Nationwide made the statement after confirming its ten-year fixed rate product attracted twice as many applicants as originally expected. The deal, launched in April, currently offers a ten-year fixed rate of 4.89 per cent and protects borrowers against future rate fluctuations.
However, brokers are dubious and believe that the current interest rate situation means the majority of borrowers prefer short-term, flexible mortgage products.
Brian Murphy, head of lending at Mortgage Advice Bureau (MAB), said in his experience borrowers preferred more flexible deals. “We’re still finding that most customers, even first-time buyers whose need to budget is more acute, are attracted to shorter-term deals.
“Many believe the Base Rate has peaked and expect only a downward movement so on this basis discount tracker deals are, in my experience, the most popular.”
Rod Murdison, proprietor of Murdison & Browning, agreed. “There’s a strong argument for long-term fixed rates from a budgeting point-of-view but the negative side is that because it’s such a long-term deal, the element of risk to the lender is higher so the rate is higher than short-term deals.

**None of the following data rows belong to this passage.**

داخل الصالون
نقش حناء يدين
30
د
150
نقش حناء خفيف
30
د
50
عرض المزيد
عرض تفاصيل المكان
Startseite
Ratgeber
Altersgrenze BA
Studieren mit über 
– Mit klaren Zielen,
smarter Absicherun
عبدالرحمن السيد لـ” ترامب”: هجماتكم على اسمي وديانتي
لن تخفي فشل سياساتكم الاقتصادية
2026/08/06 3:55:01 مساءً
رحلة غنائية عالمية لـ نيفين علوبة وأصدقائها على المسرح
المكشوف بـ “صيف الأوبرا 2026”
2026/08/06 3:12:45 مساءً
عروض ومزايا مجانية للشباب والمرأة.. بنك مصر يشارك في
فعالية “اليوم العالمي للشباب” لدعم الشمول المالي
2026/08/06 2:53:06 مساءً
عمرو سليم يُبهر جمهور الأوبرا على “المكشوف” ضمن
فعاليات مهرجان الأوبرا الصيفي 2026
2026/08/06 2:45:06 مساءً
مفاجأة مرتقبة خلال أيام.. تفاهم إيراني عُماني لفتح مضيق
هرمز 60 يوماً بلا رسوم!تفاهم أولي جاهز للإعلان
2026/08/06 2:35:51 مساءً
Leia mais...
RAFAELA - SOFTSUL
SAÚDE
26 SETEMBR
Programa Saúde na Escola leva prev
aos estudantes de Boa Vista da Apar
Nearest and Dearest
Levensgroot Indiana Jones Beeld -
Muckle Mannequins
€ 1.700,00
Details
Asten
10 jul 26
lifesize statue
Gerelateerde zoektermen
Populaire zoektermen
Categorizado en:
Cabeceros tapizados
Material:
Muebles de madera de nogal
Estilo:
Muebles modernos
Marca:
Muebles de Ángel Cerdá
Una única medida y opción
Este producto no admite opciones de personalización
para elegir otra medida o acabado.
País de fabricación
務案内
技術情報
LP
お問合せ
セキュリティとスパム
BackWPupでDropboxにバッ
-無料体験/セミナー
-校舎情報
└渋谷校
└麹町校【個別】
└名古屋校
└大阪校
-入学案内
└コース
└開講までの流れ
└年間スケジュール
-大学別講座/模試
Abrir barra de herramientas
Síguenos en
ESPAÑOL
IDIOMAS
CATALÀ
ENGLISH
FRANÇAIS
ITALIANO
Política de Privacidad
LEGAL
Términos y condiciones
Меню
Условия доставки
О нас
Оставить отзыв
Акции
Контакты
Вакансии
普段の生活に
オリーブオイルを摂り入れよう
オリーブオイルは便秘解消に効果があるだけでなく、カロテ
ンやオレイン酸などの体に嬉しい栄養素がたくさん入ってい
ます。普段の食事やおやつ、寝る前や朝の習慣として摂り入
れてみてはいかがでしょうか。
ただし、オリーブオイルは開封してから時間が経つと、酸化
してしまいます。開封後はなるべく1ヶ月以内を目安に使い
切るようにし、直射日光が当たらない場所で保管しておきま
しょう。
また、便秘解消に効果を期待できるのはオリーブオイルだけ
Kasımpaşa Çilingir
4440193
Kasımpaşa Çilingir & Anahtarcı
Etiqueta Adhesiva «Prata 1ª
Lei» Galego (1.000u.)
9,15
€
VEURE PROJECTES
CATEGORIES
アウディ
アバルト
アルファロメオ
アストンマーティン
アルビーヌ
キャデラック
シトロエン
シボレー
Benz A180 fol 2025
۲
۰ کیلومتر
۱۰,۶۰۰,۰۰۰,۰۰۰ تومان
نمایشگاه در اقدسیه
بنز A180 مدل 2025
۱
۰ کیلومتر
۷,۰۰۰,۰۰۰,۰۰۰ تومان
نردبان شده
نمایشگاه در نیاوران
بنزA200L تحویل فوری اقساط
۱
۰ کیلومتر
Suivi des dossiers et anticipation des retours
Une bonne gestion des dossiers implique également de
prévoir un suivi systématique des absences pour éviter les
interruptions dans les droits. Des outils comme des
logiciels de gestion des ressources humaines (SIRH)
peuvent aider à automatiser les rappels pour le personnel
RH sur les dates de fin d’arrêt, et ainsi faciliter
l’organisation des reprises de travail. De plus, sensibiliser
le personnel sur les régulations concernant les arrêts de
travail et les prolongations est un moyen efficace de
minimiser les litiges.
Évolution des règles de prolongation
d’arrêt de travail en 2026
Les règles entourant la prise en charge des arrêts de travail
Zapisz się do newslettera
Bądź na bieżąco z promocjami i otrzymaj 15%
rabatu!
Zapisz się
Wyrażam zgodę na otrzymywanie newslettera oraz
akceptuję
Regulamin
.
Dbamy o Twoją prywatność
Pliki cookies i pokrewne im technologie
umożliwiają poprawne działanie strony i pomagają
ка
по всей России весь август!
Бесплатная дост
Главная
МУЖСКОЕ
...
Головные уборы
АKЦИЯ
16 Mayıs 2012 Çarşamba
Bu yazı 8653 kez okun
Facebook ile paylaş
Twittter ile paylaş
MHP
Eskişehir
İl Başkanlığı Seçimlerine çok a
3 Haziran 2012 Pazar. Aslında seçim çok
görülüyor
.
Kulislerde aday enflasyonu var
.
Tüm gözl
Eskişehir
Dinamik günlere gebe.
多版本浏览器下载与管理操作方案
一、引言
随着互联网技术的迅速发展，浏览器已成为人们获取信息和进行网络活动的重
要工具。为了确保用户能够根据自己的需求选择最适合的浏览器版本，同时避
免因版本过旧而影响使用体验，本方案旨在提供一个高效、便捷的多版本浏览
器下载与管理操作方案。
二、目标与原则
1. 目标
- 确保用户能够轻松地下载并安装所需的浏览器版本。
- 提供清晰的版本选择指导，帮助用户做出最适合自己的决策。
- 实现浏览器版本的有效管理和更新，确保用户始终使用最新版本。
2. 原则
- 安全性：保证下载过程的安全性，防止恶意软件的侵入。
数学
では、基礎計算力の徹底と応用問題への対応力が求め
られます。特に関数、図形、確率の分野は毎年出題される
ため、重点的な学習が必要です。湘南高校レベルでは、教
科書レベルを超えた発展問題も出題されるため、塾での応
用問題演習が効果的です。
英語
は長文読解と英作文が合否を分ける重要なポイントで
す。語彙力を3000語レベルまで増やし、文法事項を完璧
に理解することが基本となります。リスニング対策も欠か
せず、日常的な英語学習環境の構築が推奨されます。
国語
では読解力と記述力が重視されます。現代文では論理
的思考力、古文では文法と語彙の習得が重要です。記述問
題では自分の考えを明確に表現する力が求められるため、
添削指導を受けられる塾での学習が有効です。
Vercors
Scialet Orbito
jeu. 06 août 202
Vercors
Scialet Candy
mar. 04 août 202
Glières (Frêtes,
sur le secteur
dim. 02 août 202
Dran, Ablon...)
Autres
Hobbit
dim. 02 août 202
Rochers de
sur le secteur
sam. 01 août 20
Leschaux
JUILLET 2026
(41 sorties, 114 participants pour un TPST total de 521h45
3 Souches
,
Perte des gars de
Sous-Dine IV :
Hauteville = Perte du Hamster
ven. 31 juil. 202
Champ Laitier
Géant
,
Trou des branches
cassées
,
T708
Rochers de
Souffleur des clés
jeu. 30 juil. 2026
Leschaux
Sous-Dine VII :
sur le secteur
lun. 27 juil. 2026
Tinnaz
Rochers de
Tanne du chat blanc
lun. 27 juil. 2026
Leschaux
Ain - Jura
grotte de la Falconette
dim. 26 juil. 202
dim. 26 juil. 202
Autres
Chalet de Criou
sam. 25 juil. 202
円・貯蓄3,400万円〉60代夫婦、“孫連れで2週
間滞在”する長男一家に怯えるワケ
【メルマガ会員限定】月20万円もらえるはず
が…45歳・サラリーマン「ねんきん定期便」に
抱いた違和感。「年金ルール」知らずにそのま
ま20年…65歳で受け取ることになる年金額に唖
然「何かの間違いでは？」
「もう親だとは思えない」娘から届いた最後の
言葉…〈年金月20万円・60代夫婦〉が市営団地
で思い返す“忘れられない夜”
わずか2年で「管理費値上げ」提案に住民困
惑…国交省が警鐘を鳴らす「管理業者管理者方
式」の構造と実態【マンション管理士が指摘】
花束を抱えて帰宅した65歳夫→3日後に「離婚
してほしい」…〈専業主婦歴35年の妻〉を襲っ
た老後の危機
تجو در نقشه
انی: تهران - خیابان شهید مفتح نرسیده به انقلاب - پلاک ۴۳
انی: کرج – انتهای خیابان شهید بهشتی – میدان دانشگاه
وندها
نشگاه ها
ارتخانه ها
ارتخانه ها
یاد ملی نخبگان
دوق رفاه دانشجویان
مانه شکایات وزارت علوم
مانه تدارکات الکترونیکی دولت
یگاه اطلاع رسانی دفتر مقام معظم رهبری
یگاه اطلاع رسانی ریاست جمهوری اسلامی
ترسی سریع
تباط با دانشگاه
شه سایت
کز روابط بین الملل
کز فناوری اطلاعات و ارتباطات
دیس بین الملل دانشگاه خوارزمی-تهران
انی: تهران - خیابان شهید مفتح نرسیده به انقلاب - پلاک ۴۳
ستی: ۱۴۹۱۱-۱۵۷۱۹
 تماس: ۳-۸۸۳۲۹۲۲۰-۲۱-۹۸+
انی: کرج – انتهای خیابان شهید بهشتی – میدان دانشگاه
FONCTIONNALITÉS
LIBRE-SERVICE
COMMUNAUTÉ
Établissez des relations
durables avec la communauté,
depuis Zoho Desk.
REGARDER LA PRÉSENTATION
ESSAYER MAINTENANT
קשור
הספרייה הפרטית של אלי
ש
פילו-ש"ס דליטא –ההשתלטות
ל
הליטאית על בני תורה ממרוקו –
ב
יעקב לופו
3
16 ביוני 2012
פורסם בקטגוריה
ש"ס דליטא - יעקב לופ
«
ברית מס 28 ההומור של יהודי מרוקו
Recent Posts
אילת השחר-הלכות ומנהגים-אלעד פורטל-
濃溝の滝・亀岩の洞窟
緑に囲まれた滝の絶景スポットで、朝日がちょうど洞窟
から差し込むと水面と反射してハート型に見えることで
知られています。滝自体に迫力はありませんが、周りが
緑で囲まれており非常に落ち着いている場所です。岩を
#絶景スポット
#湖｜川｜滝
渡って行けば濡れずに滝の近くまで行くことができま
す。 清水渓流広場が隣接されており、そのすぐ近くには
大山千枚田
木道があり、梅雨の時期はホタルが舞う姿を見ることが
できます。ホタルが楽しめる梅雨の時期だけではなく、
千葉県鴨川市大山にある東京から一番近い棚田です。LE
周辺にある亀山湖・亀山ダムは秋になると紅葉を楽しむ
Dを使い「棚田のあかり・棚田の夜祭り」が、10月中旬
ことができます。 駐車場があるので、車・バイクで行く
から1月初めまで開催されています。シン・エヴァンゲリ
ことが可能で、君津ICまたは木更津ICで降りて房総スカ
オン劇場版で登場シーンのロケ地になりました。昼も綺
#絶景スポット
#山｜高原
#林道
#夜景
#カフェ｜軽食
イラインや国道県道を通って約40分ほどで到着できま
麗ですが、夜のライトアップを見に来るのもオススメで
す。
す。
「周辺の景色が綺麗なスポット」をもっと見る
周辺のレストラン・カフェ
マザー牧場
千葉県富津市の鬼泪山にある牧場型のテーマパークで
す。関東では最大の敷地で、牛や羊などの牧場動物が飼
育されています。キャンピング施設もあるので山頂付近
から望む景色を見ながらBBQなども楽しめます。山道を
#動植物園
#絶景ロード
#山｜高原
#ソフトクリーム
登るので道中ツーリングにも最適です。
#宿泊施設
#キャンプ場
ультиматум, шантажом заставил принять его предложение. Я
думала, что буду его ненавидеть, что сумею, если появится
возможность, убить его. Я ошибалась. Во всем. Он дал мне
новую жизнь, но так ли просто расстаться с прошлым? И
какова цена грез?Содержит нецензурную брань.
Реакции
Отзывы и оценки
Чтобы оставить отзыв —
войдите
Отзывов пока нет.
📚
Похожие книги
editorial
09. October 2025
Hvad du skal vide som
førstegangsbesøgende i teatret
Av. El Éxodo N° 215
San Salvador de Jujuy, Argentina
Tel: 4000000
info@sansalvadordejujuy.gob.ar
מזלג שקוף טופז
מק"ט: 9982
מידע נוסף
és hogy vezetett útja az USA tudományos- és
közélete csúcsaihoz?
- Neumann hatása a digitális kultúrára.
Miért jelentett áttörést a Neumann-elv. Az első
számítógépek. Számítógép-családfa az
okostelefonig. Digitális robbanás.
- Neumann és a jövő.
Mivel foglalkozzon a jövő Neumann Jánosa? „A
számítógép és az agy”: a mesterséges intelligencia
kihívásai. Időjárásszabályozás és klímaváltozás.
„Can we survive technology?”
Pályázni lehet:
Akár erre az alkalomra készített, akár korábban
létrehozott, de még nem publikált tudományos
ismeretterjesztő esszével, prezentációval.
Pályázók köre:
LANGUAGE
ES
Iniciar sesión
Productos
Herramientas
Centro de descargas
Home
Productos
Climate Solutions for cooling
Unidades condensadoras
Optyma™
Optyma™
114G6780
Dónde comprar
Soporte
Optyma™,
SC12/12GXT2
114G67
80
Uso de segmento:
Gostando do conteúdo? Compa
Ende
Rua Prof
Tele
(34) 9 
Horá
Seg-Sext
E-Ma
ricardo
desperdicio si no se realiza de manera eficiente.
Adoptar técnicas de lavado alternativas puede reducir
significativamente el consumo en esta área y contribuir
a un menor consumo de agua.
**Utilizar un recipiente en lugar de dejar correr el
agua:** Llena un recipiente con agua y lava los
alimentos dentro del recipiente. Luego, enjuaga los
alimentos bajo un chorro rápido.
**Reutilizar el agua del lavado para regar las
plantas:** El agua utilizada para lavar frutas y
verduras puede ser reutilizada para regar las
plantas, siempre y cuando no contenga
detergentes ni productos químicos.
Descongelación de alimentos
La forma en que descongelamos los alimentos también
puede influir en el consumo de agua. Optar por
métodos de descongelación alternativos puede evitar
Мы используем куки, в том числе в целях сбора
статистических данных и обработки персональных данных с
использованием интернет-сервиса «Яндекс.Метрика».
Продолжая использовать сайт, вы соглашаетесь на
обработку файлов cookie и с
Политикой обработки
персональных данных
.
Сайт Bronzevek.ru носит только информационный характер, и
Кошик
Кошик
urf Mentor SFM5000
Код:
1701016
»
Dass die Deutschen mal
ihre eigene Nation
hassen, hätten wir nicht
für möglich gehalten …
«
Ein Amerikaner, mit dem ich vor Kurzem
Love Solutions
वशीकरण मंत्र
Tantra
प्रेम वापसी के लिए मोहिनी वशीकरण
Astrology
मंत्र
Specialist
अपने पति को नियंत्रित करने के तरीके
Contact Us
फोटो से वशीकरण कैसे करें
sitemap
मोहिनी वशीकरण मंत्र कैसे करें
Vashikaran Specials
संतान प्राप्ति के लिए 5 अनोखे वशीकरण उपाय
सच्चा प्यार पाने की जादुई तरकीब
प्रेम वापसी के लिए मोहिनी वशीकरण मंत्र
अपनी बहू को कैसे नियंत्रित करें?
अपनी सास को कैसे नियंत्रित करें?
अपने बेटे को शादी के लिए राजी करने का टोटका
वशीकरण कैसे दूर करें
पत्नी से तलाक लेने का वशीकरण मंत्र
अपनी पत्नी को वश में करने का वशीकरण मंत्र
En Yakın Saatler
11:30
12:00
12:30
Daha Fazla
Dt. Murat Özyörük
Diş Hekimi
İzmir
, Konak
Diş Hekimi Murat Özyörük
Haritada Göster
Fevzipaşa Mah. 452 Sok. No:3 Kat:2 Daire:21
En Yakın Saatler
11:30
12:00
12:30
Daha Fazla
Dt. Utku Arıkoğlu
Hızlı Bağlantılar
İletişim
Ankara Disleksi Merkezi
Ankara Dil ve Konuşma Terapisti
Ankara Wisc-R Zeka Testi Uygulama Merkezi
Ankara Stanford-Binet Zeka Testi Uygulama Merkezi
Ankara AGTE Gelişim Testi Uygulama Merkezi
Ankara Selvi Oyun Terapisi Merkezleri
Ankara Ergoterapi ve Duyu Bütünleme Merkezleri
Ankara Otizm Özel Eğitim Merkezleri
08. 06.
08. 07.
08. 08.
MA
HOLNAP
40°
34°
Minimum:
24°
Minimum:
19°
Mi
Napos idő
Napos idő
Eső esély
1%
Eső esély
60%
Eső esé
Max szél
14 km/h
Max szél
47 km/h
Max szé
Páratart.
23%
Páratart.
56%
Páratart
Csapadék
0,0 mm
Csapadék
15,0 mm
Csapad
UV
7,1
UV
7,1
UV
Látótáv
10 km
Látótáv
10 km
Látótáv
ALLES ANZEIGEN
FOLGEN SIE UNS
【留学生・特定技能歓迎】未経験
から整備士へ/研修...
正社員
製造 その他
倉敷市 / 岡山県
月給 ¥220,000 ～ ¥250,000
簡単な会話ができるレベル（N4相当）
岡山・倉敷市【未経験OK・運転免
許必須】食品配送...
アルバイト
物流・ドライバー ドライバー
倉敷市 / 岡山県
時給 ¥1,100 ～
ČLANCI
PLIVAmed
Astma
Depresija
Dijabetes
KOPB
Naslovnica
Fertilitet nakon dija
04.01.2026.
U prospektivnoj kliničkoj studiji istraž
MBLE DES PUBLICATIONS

“They’re not that popular because the rate is just not low enough for people to stick with them. The risk of entering a long-term fixed deal is, what happens if rates were to fall substantially?”
Steve Clode, marketing director at Nationwide, said: “People who take out fixed rates like the certainty of knowing how much they will be paying each month and increasingly people are realising that they don’t want to keep remortgaging every couple of months.”